3rd Black Crusade - Abaddon tricks a greater daemon into attacking Cadia so he could attack a shrineworld. In the end he attacks said world, desecrates the tomb of an imperial saint, and the daemon on Cadia slaughters millions. Not seeing topple the Imperium as the objective here.

4th Black Crusade - Abaddon again uses an attacl on Cadia as a distraction so he can take the bulk of his forces elsewhere. An absolutely bat-shit insane tactical decision (go slaughter the populace wholesale and give our enemies time to regroup) leads to the crusades failure. This was an attempt to topple the Imperium and failed.

5th Black Crusade - Abaddon sets a trap which results in the wiping out of two chapters to a man. Chaos win, and not topple the Imperium.

6th Black Crusade - Abaddon launches a crusade against the Imperium so he can betray and kill a rival. Can anyone find topple the Imperium in that one?

7th Black Crusade - Abaddon leads an army of Khorne berzerkers and massacres Blood Angel forces, various chaos fleets break out of the eye and harass Imperial worlds before going back to the eye. Abaddons goal doesn't appear to be topple the Imperium here.

8th Black Crusade - Abaddon goes on a crusade to appease Tzeentch and gain the gods favour. No topple the Imperium here, also he succeeds.
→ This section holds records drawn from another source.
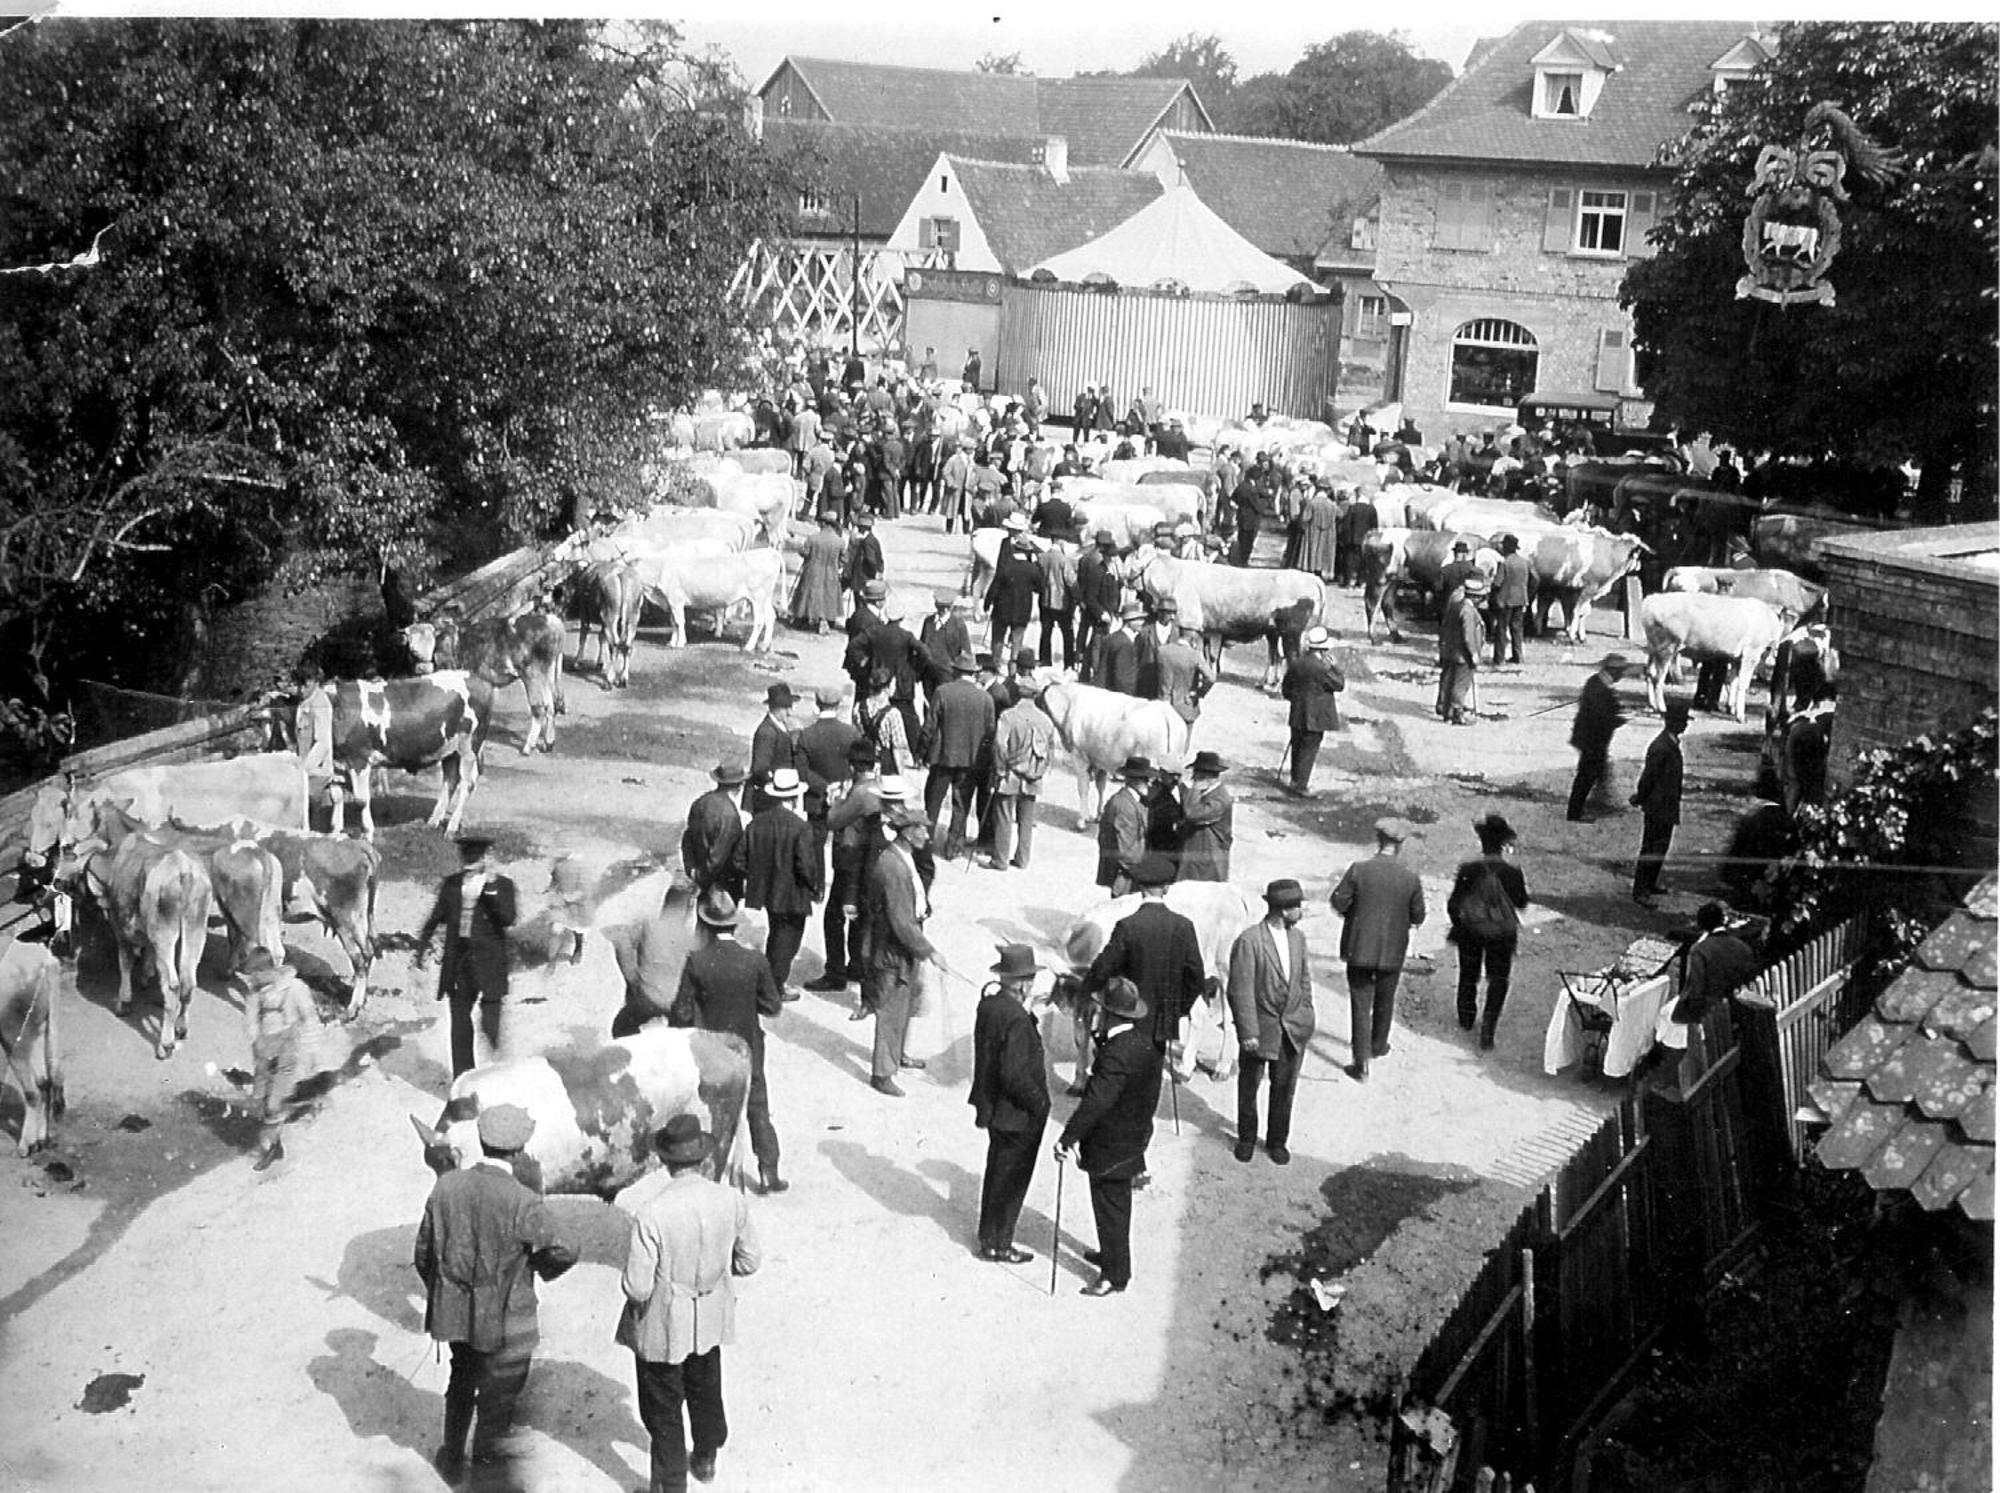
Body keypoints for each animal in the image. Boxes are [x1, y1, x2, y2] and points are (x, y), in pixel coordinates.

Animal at [632, 540, 780, 644]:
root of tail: (770, 553)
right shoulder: (669, 601)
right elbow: (673, 622)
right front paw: (672, 642)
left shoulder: (676, 599)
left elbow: (679, 622)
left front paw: (680, 643)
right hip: (765, 598)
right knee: (771, 617)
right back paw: (764, 645)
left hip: (758, 598)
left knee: (760, 620)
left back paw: (749, 646)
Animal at [1032, 684, 1184, 824]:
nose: (1034, 698)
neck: (1069, 704)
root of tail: (1165, 711)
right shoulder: (1101, 759)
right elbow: (1101, 786)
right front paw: (1099, 815)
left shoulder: (1079, 756)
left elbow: (1083, 787)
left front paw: (1082, 820)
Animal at [1632, 588, 1792, 720]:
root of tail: (1653, 598)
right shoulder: (1751, 654)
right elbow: (1743, 684)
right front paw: (1740, 716)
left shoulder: (1737, 659)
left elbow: (1733, 681)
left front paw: (1731, 709)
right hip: (1667, 648)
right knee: (1658, 678)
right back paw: (1662, 708)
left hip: (1653, 649)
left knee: (1649, 673)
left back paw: (1653, 706)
9th Black Crusade - Abaddon aims to bleed Imperial navy fleets dry, over the course of nearly twenty years he does just that. Can't find much about toppling the Imperium here.

10th Black Crusade - Abaddon leads his Black Legion and the Iron Warriors to the Iron Hands homeworld and lays siege to their planet in the name of Perterabo. Same idea as number 9.
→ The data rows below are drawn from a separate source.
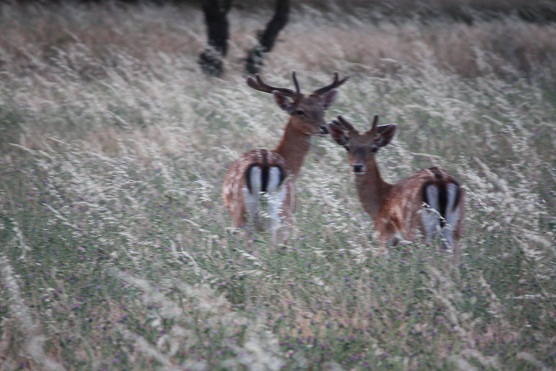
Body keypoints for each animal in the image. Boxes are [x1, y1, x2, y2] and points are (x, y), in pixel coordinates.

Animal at [222, 71, 348, 246]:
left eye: (322, 108)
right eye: (300, 111)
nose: (324, 128)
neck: (288, 160)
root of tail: (265, 165)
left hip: (251, 212)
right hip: (278, 212)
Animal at [330, 115, 464, 264]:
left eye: (374, 148)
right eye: (347, 147)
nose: (357, 166)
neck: (379, 204)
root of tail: (440, 181)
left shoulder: (384, 235)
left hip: (415, 228)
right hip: (455, 227)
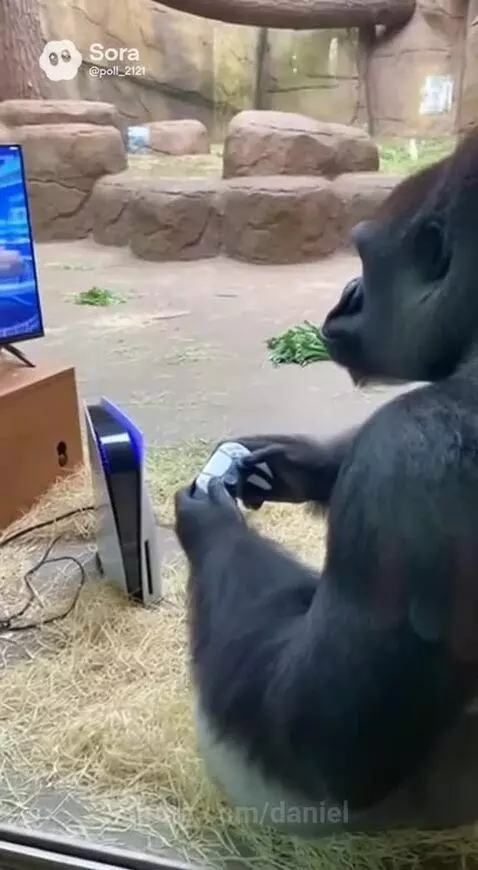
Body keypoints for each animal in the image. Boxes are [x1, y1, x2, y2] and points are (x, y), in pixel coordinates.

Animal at [174, 128, 478, 832]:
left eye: (364, 256)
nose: (347, 295)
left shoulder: (407, 458)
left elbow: (316, 738)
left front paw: (210, 523)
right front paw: (282, 462)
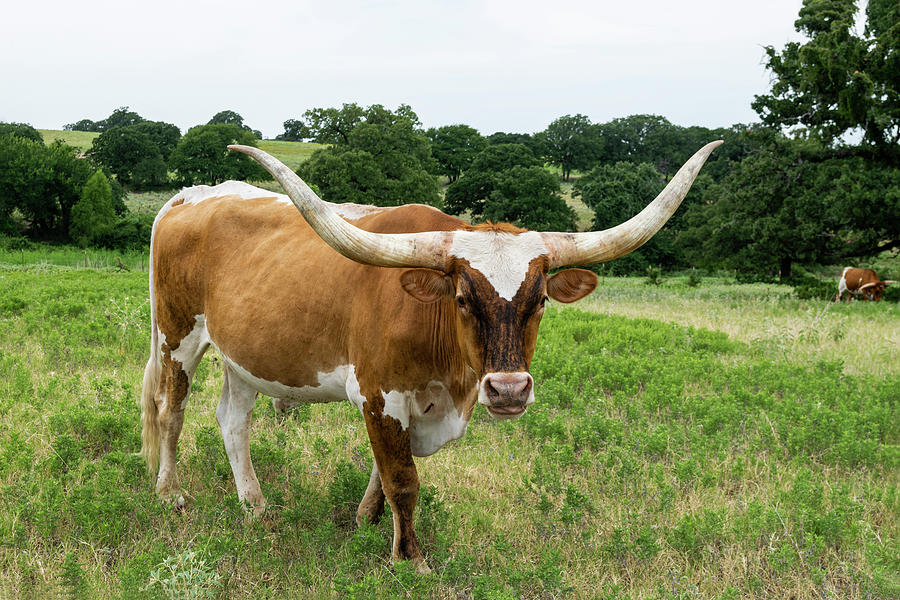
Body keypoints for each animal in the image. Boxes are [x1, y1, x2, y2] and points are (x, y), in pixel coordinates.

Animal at [137, 139, 720, 572]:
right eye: (462, 298)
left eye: (540, 301)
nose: (508, 389)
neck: (450, 378)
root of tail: (191, 196)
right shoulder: (380, 394)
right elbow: (402, 478)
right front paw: (410, 558)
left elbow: (384, 470)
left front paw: (366, 523)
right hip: (177, 336)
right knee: (171, 411)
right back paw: (169, 494)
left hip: (245, 357)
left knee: (233, 421)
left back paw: (256, 508)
11th Black Crusade - Abaddon enslaves a daemon in an effort to find another route out of the eye, ends up fighting a three way war against the Imperium and a WAAAGH. Maybe the original intention was topple the Imperium, but that seems to have changed once the three way war began.

12th Black Crusade - The Gothic war, this is a straight up no in toppling the Imperium. Abaddon had an entire sector cut off from the Imperium so that he could capture six blackstone fortresses, each capable of destroying a planet while two could destabilize a star and destroy a system, in addition to testing out the planet killer. Abaddon left the Gothic sector with his planet killer tested and at least one blackstone fortress under his control.
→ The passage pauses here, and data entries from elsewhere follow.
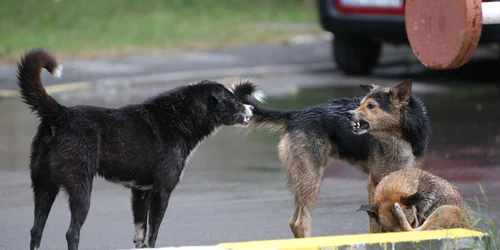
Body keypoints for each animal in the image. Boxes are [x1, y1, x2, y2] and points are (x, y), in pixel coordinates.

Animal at [17, 49, 256, 250]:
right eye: (232, 100)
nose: (252, 108)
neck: (178, 119)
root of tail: (61, 114)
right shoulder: (162, 192)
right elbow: (153, 235)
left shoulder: (141, 193)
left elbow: (140, 235)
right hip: (80, 189)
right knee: (71, 233)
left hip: (44, 186)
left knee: (35, 230)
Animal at [232, 79, 432, 236]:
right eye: (361, 103)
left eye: (371, 106)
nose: (349, 114)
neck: (398, 136)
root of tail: (296, 115)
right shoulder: (374, 182)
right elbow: (376, 226)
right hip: (311, 179)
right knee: (301, 222)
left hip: (303, 179)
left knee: (293, 221)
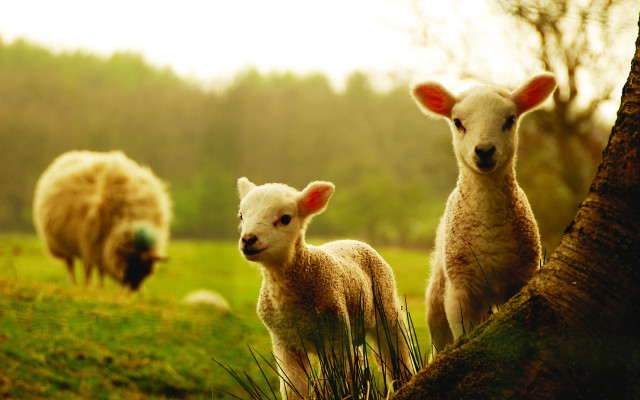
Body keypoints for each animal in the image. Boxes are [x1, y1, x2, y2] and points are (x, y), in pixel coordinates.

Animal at [33, 150, 172, 291]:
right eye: (130, 264)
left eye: (146, 271)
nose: (133, 290)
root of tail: (68, 155)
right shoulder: (93, 243)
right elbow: (94, 269)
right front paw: (94, 287)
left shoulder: (101, 247)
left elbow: (101, 270)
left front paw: (100, 287)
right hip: (63, 244)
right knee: (70, 264)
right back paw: (75, 283)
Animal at [237, 177, 413, 399]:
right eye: (242, 216)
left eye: (285, 218)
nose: (248, 240)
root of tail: (354, 240)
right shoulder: (285, 343)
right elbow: (293, 388)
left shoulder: (334, 336)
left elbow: (330, 386)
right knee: (358, 360)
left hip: (386, 307)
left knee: (397, 355)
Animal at [410, 73, 557, 355]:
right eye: (457, 122)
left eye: (510, 120)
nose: (485, 150)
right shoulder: (460, 292)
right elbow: (463, 335)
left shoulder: (520, 281)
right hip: (437, 298)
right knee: (438, 343)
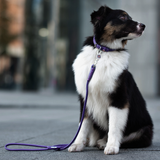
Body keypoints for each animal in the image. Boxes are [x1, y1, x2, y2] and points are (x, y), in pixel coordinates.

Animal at [68, 5, 153, 154]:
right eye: (123, 17)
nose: (143, 25)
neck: (104, 51)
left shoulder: (118, 98)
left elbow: (113, 127)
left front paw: (112, 146)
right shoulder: (85, 98)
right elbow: (82, 125)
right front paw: (77, 144)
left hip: (144, 130)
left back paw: (103, 142)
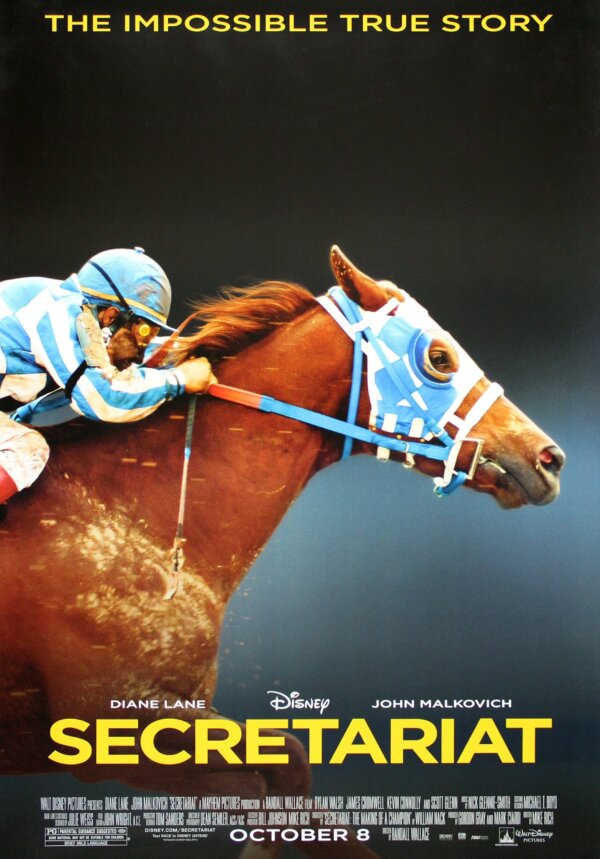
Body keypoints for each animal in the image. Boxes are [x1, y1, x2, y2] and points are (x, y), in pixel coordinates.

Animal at [0, 247, 564, 858]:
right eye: (438, 358)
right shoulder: (111, 727)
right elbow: (287, 765)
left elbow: (285, 771)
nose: (549, 457)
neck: (137, 515)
13th Black Crusade - Retconned to have not occurred yet, but going with the old fluff we have Abaddon gaining a foothold on Cadia, space around the planet contested (allowing chaos free reign to get out of the eye), and Typhus plague has crippled elements of the segmentum fleet. The Segmentum's defences are severely weakened, which appeared to be the goal.


So yeah, not all of his Black Crusades have been topple the Imperium. In fact, discounting number 13, a full eight or nine were not aimed at toppling the Imperium. Meaning they were in fact the Despoiler plying the long game (and for the record, information regarding the Black Crusades comes from a variety of sources including the 3.5 codex and at least one liber chaotica.)


----------



## Child-of-the-Emperor (Feb 22, 2009)

Regarding the Black Crusades - the latest lore more than implies that the first 12 Black Crusades were effectively mere precursors to the 13th. Across ten millennia Abaddon was consolidating his power and support in preparation for the 13th Black Crusade. The 13th is _the_ one. The end of the road. What everything has been leading to.


----------



## Moriouce (Oct 20, 2009)

Case closed it seems.


----------



## darkreever (Apr 3, 2008)

Child-of-the-Emperor said:


> Regarding the Black Crusades - the latest lore more than implies that the first 12 Black Crusades were effectively mere precursors to the 13th.


I know, but you know it bothers me when anyone tries to claim the Black Crusades are either all failures or have just been mountains of failure. Hell a good bit of what I know about them is from what you've said to prove others wrong in the past.:biggrin:


----------



## forkmaster (Jan 2, 2010)

Did my thread just turn into a Failbbadon-discussion? I can't believe people still hold on to that fact. All the latest lore, the author ADB who has GW behind and his latest novel Talon of Horus points in the immidiate direction.


----------



## Gree (Jun 13, 2010)

forkmaster said:


> Did my thread just turn into a Failbbadon-discussion? I can't believe people still hold on to that fact. All the latest lore, the author ADB who has GW behind and his latest novel Talon of Horus points in the immidiate direction.


I take it you don't visit 4chan much?

Never underestimate a dedicated fan's stubborn refusal to accept any lore that doesn't fit with their narrow interpretation of the 40k universe.


----------



## forkmaster (Jan 2, 2010)

Gree said:


> I take it you don't visit 4chan much?
> 
> Never underestimate a dedicated fan's stubborn refusal to accept any lore that doesn't fit with their narrow interpretation of the 40k universe.


I am very well aware of it. Yes I know that is the downside with all hobbies and fan-cultures.


----------